[Dataset excerpts]

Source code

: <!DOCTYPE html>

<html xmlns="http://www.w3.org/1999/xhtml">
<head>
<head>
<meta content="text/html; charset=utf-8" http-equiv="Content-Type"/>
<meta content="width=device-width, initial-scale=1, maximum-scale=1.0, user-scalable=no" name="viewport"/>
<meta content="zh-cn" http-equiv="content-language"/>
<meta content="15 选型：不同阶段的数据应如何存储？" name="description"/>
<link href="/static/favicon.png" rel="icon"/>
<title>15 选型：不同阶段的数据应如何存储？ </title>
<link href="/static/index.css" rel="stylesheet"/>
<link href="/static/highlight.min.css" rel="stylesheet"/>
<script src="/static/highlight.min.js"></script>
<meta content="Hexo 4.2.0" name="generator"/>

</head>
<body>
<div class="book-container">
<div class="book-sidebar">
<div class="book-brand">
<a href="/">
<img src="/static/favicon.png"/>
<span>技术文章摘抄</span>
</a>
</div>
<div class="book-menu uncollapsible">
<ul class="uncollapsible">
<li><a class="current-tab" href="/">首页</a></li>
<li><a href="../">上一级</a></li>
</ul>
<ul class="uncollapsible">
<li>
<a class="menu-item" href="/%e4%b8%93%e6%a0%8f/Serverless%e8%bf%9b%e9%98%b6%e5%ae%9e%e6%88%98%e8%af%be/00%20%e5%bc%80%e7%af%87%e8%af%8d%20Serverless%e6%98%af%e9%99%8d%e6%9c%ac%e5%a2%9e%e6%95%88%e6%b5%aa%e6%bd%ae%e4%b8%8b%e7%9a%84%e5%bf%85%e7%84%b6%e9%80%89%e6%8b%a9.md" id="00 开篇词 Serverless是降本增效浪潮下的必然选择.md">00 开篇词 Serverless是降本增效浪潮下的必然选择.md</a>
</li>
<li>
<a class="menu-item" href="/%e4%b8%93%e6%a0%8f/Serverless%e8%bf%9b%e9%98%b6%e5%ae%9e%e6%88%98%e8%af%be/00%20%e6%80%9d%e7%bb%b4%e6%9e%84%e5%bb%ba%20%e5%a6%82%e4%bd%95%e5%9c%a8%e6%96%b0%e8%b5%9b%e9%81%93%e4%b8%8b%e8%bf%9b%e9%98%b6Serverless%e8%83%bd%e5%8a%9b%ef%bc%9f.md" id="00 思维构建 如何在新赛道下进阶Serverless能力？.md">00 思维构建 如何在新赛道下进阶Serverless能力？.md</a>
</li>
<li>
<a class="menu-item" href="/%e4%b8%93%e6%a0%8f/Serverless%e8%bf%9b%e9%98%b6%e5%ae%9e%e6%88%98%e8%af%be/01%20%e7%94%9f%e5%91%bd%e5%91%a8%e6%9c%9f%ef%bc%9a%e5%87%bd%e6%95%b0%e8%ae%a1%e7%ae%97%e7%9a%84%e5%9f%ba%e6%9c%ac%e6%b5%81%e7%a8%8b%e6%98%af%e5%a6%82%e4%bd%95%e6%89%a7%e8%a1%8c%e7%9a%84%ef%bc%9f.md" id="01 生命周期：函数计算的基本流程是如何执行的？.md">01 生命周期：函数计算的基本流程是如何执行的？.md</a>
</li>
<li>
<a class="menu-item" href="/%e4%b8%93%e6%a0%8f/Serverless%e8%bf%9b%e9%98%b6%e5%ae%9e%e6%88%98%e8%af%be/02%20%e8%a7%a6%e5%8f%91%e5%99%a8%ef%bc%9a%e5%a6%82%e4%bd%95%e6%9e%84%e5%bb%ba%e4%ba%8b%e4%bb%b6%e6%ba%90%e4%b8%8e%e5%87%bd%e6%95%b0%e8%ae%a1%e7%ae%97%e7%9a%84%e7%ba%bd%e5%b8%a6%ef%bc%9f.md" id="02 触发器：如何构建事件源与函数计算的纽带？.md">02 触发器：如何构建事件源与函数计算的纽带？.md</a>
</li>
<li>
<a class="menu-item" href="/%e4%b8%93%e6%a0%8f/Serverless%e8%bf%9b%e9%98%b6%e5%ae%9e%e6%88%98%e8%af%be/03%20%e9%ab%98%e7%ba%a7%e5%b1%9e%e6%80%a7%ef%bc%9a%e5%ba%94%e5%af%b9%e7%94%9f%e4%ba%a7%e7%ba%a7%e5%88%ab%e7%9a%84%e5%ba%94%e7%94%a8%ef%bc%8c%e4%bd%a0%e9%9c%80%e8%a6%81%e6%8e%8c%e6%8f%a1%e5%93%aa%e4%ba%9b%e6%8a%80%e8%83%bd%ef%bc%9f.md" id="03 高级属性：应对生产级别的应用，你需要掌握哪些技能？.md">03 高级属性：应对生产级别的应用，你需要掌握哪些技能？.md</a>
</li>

(EXERCISE INSTRUCTIONS) Nothing should be dropped. Retype each line above as it is.

(ANSWER TO THE PROBLEM)
Source code

: <!DOCTYPE html>

<html xmlns="http://www.w3.org/1999/xhtml">
<head>
<head>
<meta content="text/html; charset=utf-8" http-equiv="Content-Type"/>
<meta content="width=device-width, initial-scale=1, maximum-scale=1.0, user-scalable=no" name="viewport"/>
<meta content="zh-cn" http-equiv="content-language"/>
<meta content="15 选型：不同阶段的数据应如何存储？" name="description"/>
<link href="/static/favicon.png" rel="icon"/>
<title>15 选型：不同阶段的数据应如何存储？ </title>
<link href="/static/index.css" rel="stylesheet"/>
<link href="/static/highlight.min.css" rel="stylesheet"/>
<script src="/static/highlight.min.js"></script>
<meta content="Hexo 4.2.0" name="generator"/>

</head>
<body>
<div class="book-container">
<div class="book-sidebar">
<div class="book-brand">
<a href="/">
<img src="/static/favicon.png"/>
<span>技术文章摘抄</span>
</a>
</div>
<div class="book-menu uncollapsible">
<ul class="uncollapsible">
<li><a class="current-tab" href="/">首页</a></li>
<li><a href="../">上一级</a></li>
</ul>
<ul class="uncollapsible">
<li>
<a class="menu-item" href="/%e4%b8%93%e6%a0%8f/Serverless%e8%bf%9b%e9%98%b6%e5%ae%9e%e6%88%98%e8%af%be/00%20%e5%bc%80%e7%af%87%e8%af%8d%20Serverless%e6%98%af%e9%99%8d%e6%9c%ac%e5%a2%9e%e6%95%88%e6%b5%aa%e6%bd%ae%e4%b8%8b%e7%9a%84%e5%bf%85%e7%84%b6%e9%80%89%e6%8b%a9.md" id="00 开篇词 Serverless是降本增效浪潮下的必然选择.md">00 开篇词 Serverless是降本增效浪潮下的必然选择.md</a>
</li>
<li>
<a class="menu-item" href="/%e4%b8%93%e6%a0%8f/Serverless%e8%bf%9b%e9%98%b6%e5%ae%9e%e6%88%98%e8%af%be/00%20%e6%80%9d%e7%bb%b4%e6%9e%84%e5%bb%ba%20%e5%a6%82%e4%bd%95%e5%9c%a8%e6%96%b0%e8%b5%9b%e9%81%93%e4%b8%8b%e8%bf%9b%e9%98%b6Serverless%e8%83%bd%e5%8a%9b%ef%bc%9f.md" id="00 思维构建 如何在新赛道下进阶Serverless能力？.md">00 思维构建 如何在新赛道下进阶Serverless能力？.md</a>
</li>
<li>
<a class="menu-item" href="/%e4%b8%93%e6%a0%8f/Serverless%e8%bf%9b%e9%98%b6%e5%ae%9e%e6%88%98%e8%af%be/01%20%e7%94%9f%e5%91%bd%e5%91%a8%e6%9c%9f%ef%bc%9a%e5%87%bd%e6%95%b0%e8%ae%a1%e7%ae%97%e7%9a%84%e5%9f%ba%e6%9c%ac%e6%b5%81%e7%a8%8b%e6%98%af%e5%a6%82%e4%bd%95%e6%89%a7%e8%a1%8c%e7%9a%84%ef%bc%9f.md" id="01 生命周期：函数计算的基本流程是如何执行的？.md">01 生命周期：函数计算的基本流程是如何执行的？.md</a>
</li>
<li>
<a class="menu-item" href="/%e4%b8%93%e6%a0%8f/Serverless%e8%bf%9b%e9%98%b6%e5%ae%9e%e6%88%98%e8%af%be/02%20%e8%a7%a6%e5%8f%91%e5%99%a8%ef%bc%9a%e5%a6%82%e4%bd%95%e6%9e%84%e5%bb%ba%e4%ba%8b%e4%bb%b6%e6%ba%90%e4%b8%8e%e5%87%bd%e6%95%b0%e8%ae%a1%e7%ae%97%e7%9a%84%e7%ba%bd%e5%b8%a6%ef%bc%9f.md" id="02 触发器：如何构建事件源与函数计算的纽带？.md">02 触发器：如何构建事件源与函数计算的纽带？.md</a>
</li>
<li>
<a class="menu-item" href="/%e4%b8%93%e6%a0%8f/Serverless%e8%bf%9b%e9%98%b6%e5%ae%9e%e6%88%98%e8%af%be/03%20%e9%ab%98%e7%ba%a7%e5%b1%9e%e6%80%a7%ef%bc%9a%e5%ba%94%e5%af%b9%e7%94%9f%e4%ba%a7%e7%ba%a7%e5%88%ab%e7%9a%84%e5%ba%94%e7%94%a8%ef%bc%8c%e4%bd%a0%e9%9c%80%e8%a6%81%e6%8e%8c%e6%8f%a1%e5%93%aa%e4%ba%9b%e6%8a%80%e8%83%bd%ef%bc%9f.md" id="03 高级属性：应对生产级别的应用，你需要掌握哪些技能？.md">03 高级属性：应对生产级别的应用，你需要掌握哪些技能？.md</a>
</li>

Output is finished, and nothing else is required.